After he sent the email to Kelly, he wrote back to the people who had begun this adventure for him.
Dearest Children,
Challenge accepted.
Asil
Postscript-You do know I am Muslim, yes? I do not care about Christmas, except that the music which the season subjects me to is mostly bad.
Excerpt. © Reprinted by permission. All rights reserved.
Book Info:
When the deadly werewolf Asil is gifted five blind dates by some anonymous “friends,” his reclusive life will never be the same, in this enthralling novel in stories from the #1 New York Times bestselling author of the Mercy Thompson series.

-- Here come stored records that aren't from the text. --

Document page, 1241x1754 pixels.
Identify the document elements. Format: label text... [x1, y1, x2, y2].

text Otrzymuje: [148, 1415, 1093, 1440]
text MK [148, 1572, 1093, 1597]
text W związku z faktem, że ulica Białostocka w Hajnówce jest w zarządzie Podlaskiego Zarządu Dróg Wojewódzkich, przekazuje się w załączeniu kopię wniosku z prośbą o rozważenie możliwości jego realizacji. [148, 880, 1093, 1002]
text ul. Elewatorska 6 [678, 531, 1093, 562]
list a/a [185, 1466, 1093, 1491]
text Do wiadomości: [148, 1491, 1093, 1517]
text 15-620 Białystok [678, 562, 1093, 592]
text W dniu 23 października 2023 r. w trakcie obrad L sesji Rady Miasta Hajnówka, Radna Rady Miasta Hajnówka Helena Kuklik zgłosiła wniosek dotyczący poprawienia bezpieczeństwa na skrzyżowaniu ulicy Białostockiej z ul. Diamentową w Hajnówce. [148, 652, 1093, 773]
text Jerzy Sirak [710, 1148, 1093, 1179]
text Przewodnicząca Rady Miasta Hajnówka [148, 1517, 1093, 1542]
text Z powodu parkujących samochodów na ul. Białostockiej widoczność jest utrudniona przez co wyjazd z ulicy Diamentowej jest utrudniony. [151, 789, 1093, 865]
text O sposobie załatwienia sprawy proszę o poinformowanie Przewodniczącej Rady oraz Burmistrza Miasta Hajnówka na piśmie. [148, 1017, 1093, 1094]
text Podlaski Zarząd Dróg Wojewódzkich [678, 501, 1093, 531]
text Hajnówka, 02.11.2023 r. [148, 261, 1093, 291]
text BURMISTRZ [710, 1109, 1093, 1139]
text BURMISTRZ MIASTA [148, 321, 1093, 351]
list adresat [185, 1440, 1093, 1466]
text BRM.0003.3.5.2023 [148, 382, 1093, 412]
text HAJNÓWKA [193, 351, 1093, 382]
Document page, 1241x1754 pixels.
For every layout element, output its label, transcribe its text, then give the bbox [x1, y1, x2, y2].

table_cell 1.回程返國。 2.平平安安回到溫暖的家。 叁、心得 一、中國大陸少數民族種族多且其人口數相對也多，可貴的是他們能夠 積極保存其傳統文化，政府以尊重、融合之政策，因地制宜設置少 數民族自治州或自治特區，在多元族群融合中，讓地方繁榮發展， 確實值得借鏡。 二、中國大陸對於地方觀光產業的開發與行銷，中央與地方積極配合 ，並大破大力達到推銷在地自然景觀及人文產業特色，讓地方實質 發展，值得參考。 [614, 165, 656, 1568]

Includes two all-new stories as well as three previously published stories.
Dear Asil:
We are worried about you. A werewolf alone is a sad thing, especially at Christmastime. So we have a challenge for you: five dates in three weeks. We have taken the work out of it and connected you with five people from online dating sites. You should also know that we have informed the whole pack and instigated a betting pool. Have fun!
Sincerely,
Your Concerned Friends
Meet the Author:
Patricia Briggs is the #1 New York Times bestselling author of the Mercy Thompson urban fantasy series (Winter Lost, Soul Taken) and the Alpha and Omega novels (Wild Sign, Burn Bright).

Janine Rowe
I don’t know much about internet dating sites to even say which one I would find Asil on.
Debby
I have no clue. So I looked some up. I liked the name Tawkify or maybe Elite Singles.
SHERRY R
I have no idea but hope he finds the perfect match.
Glenda Hefty
No idea but I am really looking forward to reading this book!
Glenda Hefty
I have no idea but am really looking forward to this book!
Daniel M
no clue about dating sites
Susan C
Not familiar with dating sites but would it be like one for paranormal lovers?
Nancy Jones
No idea about dating sites and shared on X.
cherierj
I am not familiar with any dating sites so I don’t know of any I could recommend. I would like to imagine it would have to be one for paranormal beings.
cherierj
Also, forgot to mention I shared on Pinterest.
Amy R
If Asil had to take part in a sixth date, what Internet dating site do you think would be the most interesting one to find him a date on? Not familiar with dating sites.
Bonnie
I am not familiar with dating sites, but Paranormal Companions sounds just right for Asil.
bn100
no idea
Diana Hardt
I’m not sure.
Patricia Barraclough
This book sounds like fun. What dating app would I sign Asil up on for a date? DogLovers.com. I have no idea what any of the dating sites are, but this one sounds like it would work for a joke on a werewolf.
Janie McGaugh
Not familiar with dating sites, but how about FindYourFatedMate.com?
psu1493
I loved this excerpt. Maybe he could try eHarmony.com. They have you fill out the longest survey to see if they can make you a match.
erahime
Not sure about any IRL dating sites. But considering the world that book is set on, I would think an inconspicuous site for otherworldly companions (entitled as “Inconspicuous but Otherworldly” or the like, would suffice) is more to his liking.
X: https://x.com/ecdilaw/status/1982000326489096597
Susan S.
Not familiar with dating sites so I am not sure.
Glenda M
I don’t know if it still exists, but there used to be a Cat Lover dating site – for people who own multiple cats. A friend was debating signing up back when it started.